I’ve chosen two poems to feature today.
Elms on Death Row
DENISE HILL
Three trees stand solemnly in a row just as planted nearly one hundred years ago
Each tendril root tapped deeply into place somnolently holding to earth
Craggy rough bark like aged hands so many life stories harbored there
Each now marked: a bright red dot some roughshod city worker sprayed just doing his job
Their days are numbered soon hewn to stumps then those ground flush
I place my hand on one breathe in breath out say “Thank you”
then the next: Thank you. then the next: Thank you.
Lest they go from this world unappreciated for all they have provided.
Thank you.
I relate to this poem as I have experience the chopping down of trees for development. Haven’t we all? I feel sad for the marked trees. Denise captures that feeling well. I love how she decides to deal with this sadness, not by ranting, but by gratitude. This poem also holds together as a metaphor poem for Covid. The illness strikes some with little or no symptoms while others are very ill and die. Senseless deaths. Like the Elms, they leave behind their stories.
Washing Hands
SCOTT MCCLOSKEY
They say that all poems are political; all poems are an expression of freedom against oppression are innately radical.
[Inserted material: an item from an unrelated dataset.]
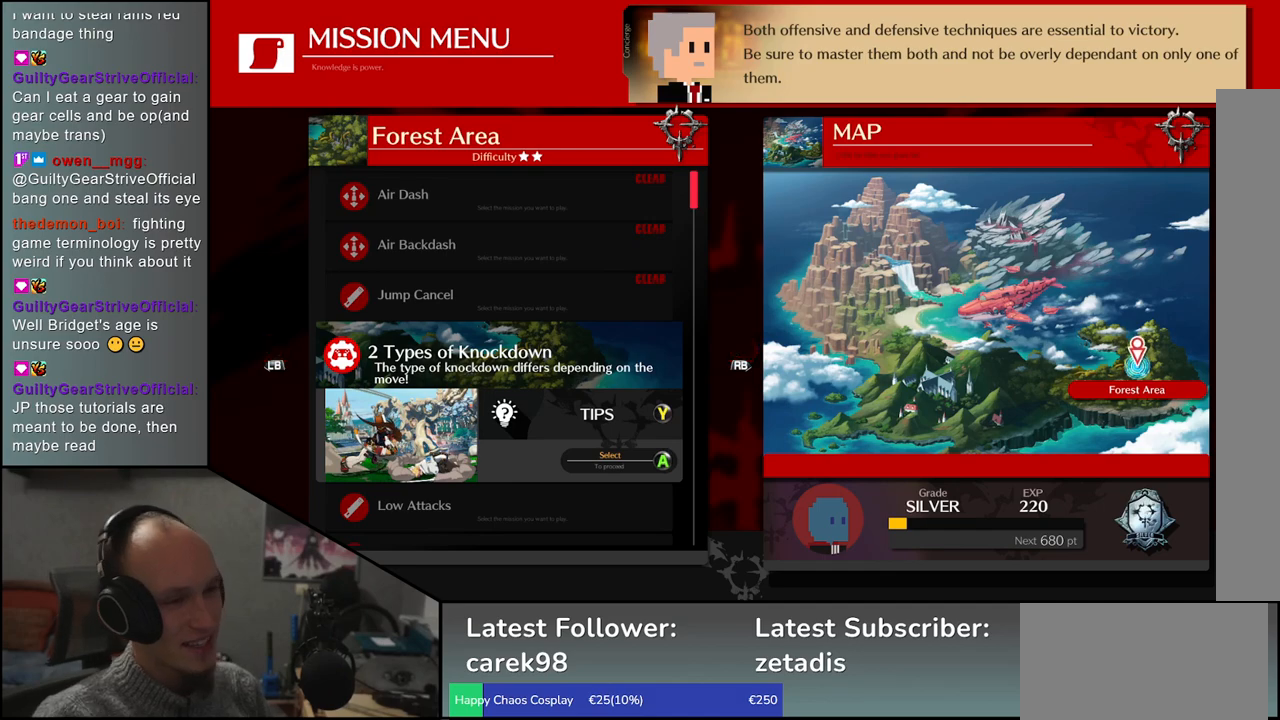
{"dt_ms": 500, "buttons": [], "left_stick": "center", "events": []}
Their mere “existence is resistance.”
But not this one.
This one is just about me washing my hands and how sometimes I lose count, so I need to start over to ensure that I’ve done it for the proper length of time.
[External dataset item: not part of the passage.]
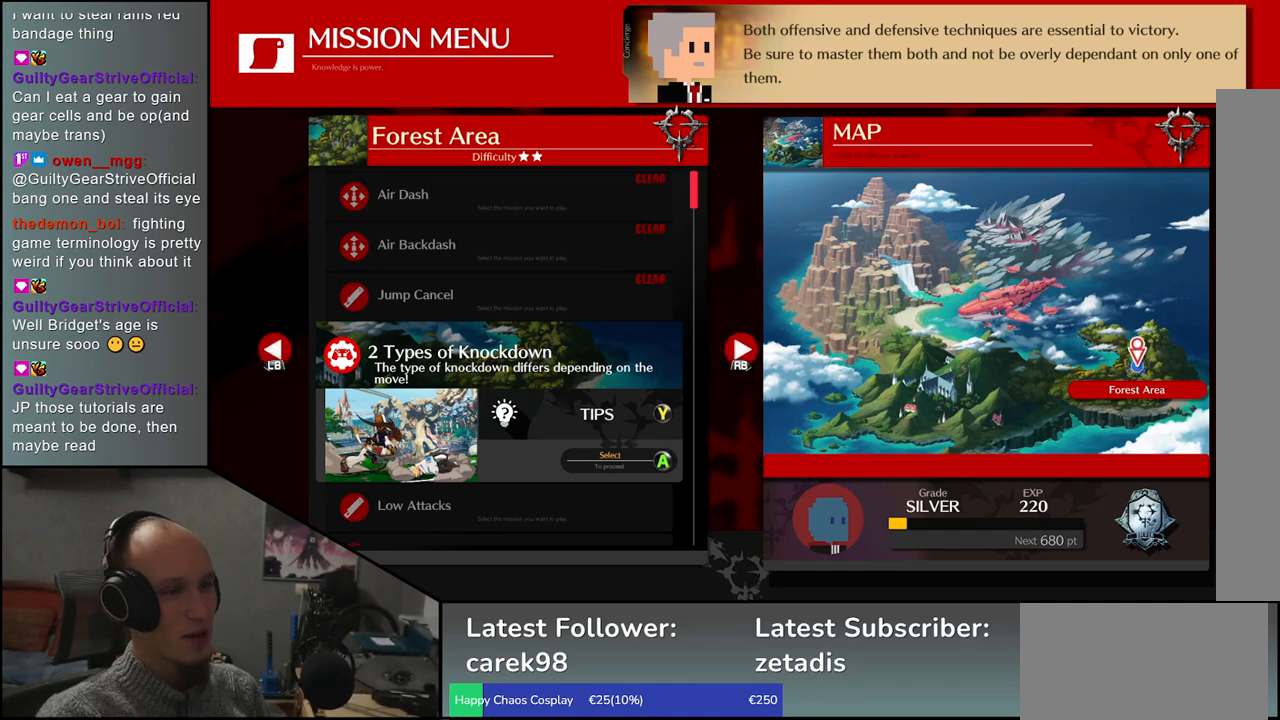
{"dt_ms": 500, "buttons": [], "left_stick": "center", "events": [[50, "R1", "down"], [167, "R1", "up"]]}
Hands lathered up, I stare out the kitchen window at the neighbor’s house, at my neighbor who, although it’s the middle of December, and sure, it is unseasonably warm, looks to be planting fake flowers in the sills outside of her windows.
This is the same neighbor who was surprised when her racist lawn ornaments were stolen this past summer when yet more videos of atrocities and injustices were going viral,
which, of course, makes me scrub more vigorously, thinking of the UPS package that came, the actual reason that I’m standing here in the kitchen — Was that one thousand seventeen or eighteen? —
So, I apply more soap from the hands free dispenser, and watch, transfixed, as she carefully, artistically even, places various colors and kinds together, creating, to her mind at least, a pleasing arrangement, taking more care and effort to arrange these fake flowers than she has ever afforded her neighbors.
And I just wanted to wash my hands, wanted to not (potentially) infect my wife or myself, wanted to simply go about my business, maybe read a little, grade an essay or two,
but I keep thinking about the sad fact that cultivation does take time and effort and persistence, and, for some, it really is easier to arrange plastic flowers
than to plant and nurture live ones.
In Scott’s poem about washing hands, I appreciate how he sets up the poem as an ordinary moment, not a political poem “not this one” and yet, it becomes more and more filled with emotion, and in the end, imparts wisdom with an extended metaphor in “plastic flowers.”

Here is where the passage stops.